Verilen Metin>
►

GENEL KURUL KONUŞMASI
Konu: (10/2608, 2609, 2610, 2611, 2612, 2613) Esas No.lu 2025 Yılının Nisan Ayında Ülkemizde Gerçekleşen Zirai Don Olayının Sonuçlarının Araştırılması, Üreticilerin ve Tarımsal Ürünlerin Uğradığı Zararların Tespiti ve Gelecekte Yaşanabilecek Benzer Olayların Etkilerinin En Aza İndirilmesi İçin Alınması Gereken Tedbirlerin Belirlenmesi Amacıyla Bir Meclis Araştırması Açılmasına İlişkin Önergelerin Ön Görüşmeleri münasebetiyle
Yasama Yılı:3
Birleşim:76
Tarih:15.04.2025

MHP GRUBU ADINA CUMALİ İNCE (Niğde) - Sayın Başkan, değerli milletvekilleri; geçtiğimiz hafta ülkemiz genelinde ve özellikle Niğde, Nevşehir ve Aksaray illerimizde yaşanan şiddetli zirai don olayına dikkat çekmek için söz almış bulunuyorum.

Çiftçilerimiz ülkemizin gıda güvencesini sağlayan en önemli paydaşıdır. Onların yaşadığı her kayıp sadece kendi hanelerini değil toplumun tamamını ve gelecek nesillerin gıda güvencesini de doğrudan etkilemektedir. Bu nedenle, çağrım, siyasi görüşlerden bağımsız bir şekilde tüm partilerin ve milletvekillerinin ortak bir irade sergilemesidir.

◄

Kayıtlı Veriler>
►

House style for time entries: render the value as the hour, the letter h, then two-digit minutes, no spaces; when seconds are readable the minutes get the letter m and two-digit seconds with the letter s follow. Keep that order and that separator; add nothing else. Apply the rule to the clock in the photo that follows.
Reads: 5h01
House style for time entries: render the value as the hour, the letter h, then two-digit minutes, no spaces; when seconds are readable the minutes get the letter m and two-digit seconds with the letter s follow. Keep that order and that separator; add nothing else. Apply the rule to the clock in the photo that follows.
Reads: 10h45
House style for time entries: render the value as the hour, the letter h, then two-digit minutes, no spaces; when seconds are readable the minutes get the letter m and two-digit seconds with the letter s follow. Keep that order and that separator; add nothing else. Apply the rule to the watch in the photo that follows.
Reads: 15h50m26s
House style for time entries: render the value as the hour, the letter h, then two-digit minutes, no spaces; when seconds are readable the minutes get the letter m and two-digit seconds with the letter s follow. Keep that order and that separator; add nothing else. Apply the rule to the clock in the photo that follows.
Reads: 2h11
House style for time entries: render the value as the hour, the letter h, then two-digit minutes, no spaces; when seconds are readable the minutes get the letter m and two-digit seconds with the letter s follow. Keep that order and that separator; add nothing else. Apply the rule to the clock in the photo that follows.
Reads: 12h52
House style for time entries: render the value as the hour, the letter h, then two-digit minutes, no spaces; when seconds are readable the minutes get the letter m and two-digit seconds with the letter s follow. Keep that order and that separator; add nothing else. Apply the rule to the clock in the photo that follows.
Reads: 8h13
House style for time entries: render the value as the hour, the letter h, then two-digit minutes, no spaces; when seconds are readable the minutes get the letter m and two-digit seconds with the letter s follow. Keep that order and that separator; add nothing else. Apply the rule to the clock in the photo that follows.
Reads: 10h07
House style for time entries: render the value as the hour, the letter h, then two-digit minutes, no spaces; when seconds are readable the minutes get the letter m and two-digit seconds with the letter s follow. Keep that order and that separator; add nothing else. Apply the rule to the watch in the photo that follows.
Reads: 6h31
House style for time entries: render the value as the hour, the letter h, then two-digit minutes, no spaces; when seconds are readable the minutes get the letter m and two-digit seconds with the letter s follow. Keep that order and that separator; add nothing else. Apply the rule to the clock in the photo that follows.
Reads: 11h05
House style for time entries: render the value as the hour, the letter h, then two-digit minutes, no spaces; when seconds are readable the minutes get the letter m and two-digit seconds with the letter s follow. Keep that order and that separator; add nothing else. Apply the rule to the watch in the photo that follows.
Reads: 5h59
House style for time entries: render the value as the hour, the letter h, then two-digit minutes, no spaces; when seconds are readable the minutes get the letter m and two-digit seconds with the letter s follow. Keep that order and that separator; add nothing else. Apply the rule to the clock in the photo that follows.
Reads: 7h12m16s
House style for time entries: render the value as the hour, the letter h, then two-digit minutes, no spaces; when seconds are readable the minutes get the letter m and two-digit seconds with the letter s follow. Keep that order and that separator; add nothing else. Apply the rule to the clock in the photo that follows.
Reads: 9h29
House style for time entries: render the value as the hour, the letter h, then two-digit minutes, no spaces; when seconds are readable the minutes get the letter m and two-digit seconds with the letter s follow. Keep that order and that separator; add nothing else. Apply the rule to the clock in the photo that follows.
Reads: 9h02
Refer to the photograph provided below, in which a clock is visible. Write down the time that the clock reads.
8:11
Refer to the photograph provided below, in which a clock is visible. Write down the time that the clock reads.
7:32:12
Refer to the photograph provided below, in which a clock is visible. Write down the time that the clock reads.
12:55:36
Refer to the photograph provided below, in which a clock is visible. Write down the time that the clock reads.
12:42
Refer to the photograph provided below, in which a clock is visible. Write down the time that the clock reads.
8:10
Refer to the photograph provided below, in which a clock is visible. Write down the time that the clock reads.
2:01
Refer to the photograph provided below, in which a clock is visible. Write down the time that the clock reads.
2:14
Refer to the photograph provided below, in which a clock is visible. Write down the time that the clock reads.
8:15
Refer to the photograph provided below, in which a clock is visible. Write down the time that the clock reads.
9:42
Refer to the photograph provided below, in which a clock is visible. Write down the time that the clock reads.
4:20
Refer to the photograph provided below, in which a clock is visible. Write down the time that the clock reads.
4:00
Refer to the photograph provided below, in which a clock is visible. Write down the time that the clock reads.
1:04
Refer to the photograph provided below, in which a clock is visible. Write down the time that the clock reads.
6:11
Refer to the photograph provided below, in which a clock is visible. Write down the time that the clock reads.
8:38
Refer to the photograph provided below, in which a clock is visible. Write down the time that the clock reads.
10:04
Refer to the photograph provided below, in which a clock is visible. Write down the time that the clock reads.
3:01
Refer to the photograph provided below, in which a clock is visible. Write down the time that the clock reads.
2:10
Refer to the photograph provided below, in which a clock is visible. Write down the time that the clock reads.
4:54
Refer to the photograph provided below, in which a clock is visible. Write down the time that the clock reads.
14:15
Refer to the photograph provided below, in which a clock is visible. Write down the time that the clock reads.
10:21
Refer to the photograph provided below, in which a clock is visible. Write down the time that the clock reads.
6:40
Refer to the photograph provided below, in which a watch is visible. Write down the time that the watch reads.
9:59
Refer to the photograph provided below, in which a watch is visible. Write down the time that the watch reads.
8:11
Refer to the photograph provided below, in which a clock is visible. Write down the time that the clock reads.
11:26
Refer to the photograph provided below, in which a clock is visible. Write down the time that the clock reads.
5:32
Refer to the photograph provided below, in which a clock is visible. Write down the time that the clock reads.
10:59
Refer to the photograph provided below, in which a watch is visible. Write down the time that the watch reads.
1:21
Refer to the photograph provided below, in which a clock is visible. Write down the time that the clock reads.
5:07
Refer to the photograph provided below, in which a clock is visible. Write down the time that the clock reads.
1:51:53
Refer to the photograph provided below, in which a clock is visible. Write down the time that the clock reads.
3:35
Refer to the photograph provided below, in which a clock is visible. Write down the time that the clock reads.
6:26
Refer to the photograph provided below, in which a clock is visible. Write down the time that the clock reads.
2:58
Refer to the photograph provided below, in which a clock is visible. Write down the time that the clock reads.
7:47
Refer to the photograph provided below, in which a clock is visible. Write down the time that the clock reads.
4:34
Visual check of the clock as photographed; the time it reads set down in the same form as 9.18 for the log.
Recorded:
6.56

◄

Metne göre aşağıdaki soruları yanıtlayın.
(a) Konuşma hangi tarihte yapılmıştır?
(b) Konuşmacı hangi grup adına söz almıştır?
(c) Zirai don olayının özellikle yaşandığı belirtilen iller hangileridir?
Yanıtlarınızı yalnızca metne dayandırın.

Çözümlü Soru>
(a) 15.04.2025
(b) MHP Grubu adına
(c) Niğde, Nevşehir ve Aksaray